4. Your battery health — and whether your charging habits are protecting it
Tesla doesn’t show battery health as a percentage in the car’s interface. Without a third-party tracker, most owners have no idea whether their battery is degrading faster or slower than average.
Battery degradation is directly influenced by charging habits — specifically how often you charge to 100%, how frequently you use DC fast charging, and how often you deplete below 10%. These are the same habits that also affect your cost per km, which means good charging discipline protects both your wallet and your battery simultaneously.
Real data benchmark: we previously published data from three tracked cars showing degradation of 3.5% at 66,000 km (mostly AC charging), 7.8% at 60,000 km (12% DC), and 9.6% at 244,000 km (100% AC). The pattern is consistent — DC-heavy charging correlates with faster degradation, especially in younger batteries.
5. What does your Tesla track: your monthly savings vs petrol
This is the metric that makes EV ownership feel real rather than theoretical. Most Tesla owners know abstractly that electric is cheaper — but seeing the exact euro amount saved each month, compared to a petrol equivalent doing the same journeys, is genuinely motivating.
Based on my 5.86 MWh charged at a blended rate of 1.05 RON/kWh, my total charging cost over the tracked period was 6,178 RON. A petrol car doing equivalent mileage at 7L/100km and 7.5 RON/litre would have cost approximately 15,750 RON in fuel alone — before adding service costs.
The saving: over the same period, I saved approximately 9,570 RON (~€1,914) in fuel costs alone compared to a petrol equivalent.
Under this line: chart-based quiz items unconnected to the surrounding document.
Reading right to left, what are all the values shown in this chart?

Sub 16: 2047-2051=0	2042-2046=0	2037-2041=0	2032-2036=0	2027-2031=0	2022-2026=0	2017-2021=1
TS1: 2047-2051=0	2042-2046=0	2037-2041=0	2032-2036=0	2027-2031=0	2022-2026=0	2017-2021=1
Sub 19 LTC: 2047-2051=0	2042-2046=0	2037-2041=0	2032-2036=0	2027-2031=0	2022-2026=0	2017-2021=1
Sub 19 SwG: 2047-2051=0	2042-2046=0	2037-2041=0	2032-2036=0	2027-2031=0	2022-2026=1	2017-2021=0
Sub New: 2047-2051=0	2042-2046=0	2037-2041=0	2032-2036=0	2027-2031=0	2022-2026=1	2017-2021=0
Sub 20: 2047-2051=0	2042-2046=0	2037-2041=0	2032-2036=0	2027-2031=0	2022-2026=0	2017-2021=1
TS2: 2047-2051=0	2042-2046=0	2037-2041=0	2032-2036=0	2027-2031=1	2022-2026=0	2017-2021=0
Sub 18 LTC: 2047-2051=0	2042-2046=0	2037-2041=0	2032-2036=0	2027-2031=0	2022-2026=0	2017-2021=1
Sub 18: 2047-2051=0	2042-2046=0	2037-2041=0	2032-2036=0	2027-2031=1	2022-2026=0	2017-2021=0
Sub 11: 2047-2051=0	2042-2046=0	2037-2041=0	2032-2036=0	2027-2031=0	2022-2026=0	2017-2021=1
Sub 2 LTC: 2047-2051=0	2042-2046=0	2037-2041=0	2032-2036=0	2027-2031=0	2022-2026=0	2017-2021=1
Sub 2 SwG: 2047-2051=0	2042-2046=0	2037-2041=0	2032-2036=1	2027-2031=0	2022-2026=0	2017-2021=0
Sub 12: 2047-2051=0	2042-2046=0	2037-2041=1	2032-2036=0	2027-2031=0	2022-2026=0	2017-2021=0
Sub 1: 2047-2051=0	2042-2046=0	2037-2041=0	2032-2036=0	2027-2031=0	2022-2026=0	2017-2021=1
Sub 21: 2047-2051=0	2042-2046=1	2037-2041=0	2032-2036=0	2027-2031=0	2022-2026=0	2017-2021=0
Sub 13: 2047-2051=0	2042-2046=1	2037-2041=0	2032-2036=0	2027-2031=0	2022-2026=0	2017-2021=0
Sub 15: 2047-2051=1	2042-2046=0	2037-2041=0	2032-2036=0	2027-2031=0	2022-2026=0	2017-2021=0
That’s before factoring in the lower maintenance costs of an EV.
What does your Tesla track? How to see all 5 metrics live
None of these metrics are visible in the Tesla app or on the car’s dashboard. Tesla collects the raw data but doesn’t surface it in a way that’s useful for tracking real costs and habits.
Voltayze connects to your Tesla via the official Tesla API and turns this raw data into a live dashboard showing all five metrics — updated automatically after every charge and every trip.
- Real cost per km — from actual charge session data
- DC vs AC split — with exact cost breakdown per kWh
- Charging time analysis — AC vs DC duration tracking
- Battery health — degradation curve over mileage and time
- Monthly savings — vs a petrol equivalent, in your currency
Try it free: Voltayze gives you a 30-day free trial — no credit card required. Connect your Tesla and within 24 hours you’ll have all 5 metrics tracked and visible.
Frequently asked questions
Is it safe to connect Voltayze to my Tesla?
Yes — Voltayze connects via the official Tesla API using read-only access. It can read your car’s data but cannot control anything. The same API is used by dozens of trusted third-party Tesla apps.
Does Voltayze work for all Tesla models?
Yes — Model 3, Model Y, Model S and Model X are all supported. The charging stats, battery health tracking and cost calculations work across all models.
How accurate is the cost per km calculation?
Very accurate — it’s calculated from your actual charge sessions, not estimates. You input your home electricity tariff and Voltayze calculates the real cost of each AC session. DC sessions are logged with the actual cost charged by the Supercharger network.
What if I charge at multiple locations with different tariffs?
Voltayze lets you set your home AC tariff manually. DC costs are tracked from actual session data. If you charge at work or at destination chargers with different rates, you can configure these separately for accurate tracking.